EXCERPTED TEXT section start
Improved TRAP-silver staining versus conventional radioactive TRAP assays: quantification of telomerase activity during immortalization and in pathological human endometrium.

Abstract Objectives : To develop a sensitive telomeric repeat amplification protocol (TRAP)-silver staining assay for telomerase activity quantification. Design and methods : TRAP assays were performed by using a TRAPeze R telomerase kit with or without [α- 32 P]-dCTP. Amplification products were electrophoresed in polyacrylamide gels and detected by autoradiography or a modified silver staining protocol. Telomerase activity was quantified from radioactive counts or optical density of telomerase products from test extracts and controls. Results : TRAP-silver staining assay was at least as sensitive as radioactive TRAP assay and quantified telomerase activity within linearity from 10 to 3,000 cell equivalents. Both methods quantified a weak telomerase activity in normal endometrial glandular epithelial cells (GEC) and a strong increase in immortalized GEC. In human pathologic endometria ( n = 24), telomerase activity was correlated with lesion seriousness and distinguished simple hyperplasias from nonhyperplasic or cancerous lesions. Conclusions : TRAP-silver staining assay is suitable for cell and tissue telomerase activity routine quantification.
EXCERPTED TEXT section end
PROVIDED INFORMATION section start
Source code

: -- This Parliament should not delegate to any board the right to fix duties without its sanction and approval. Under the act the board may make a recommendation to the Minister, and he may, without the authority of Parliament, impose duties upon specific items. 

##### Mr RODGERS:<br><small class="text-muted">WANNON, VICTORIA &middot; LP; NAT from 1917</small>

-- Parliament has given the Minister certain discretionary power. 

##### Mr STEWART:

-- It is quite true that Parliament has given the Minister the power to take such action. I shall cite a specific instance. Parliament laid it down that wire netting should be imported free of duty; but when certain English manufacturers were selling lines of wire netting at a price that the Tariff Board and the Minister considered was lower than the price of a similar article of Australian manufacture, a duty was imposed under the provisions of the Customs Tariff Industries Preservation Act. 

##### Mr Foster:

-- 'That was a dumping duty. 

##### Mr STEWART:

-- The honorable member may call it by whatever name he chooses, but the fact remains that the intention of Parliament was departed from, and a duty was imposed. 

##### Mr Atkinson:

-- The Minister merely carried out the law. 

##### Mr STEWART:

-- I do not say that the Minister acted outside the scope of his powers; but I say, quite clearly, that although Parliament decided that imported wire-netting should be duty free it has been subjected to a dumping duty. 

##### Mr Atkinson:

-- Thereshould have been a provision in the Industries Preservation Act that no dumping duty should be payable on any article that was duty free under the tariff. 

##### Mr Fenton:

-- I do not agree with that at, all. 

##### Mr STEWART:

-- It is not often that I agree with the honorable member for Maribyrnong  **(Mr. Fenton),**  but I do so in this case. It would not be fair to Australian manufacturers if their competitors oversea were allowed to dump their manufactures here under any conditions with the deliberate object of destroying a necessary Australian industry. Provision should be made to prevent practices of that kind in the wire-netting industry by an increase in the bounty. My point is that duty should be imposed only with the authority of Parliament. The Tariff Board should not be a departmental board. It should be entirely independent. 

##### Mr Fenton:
PROVIDED INFORMATION section end
TO DO: From the abstract on telomerase assays, reproduce the passage that begins with the words "Improved TRAP-silver staining" and ends after the words "pathological human endometrium.", without changing anything.

SOLUTION FOR THIS PROBLEM:
Improved TRAP-silver staining versus conventional radioactive TRAP assays: quantification of telomerase activity during immortalization and in pathological human endometrium.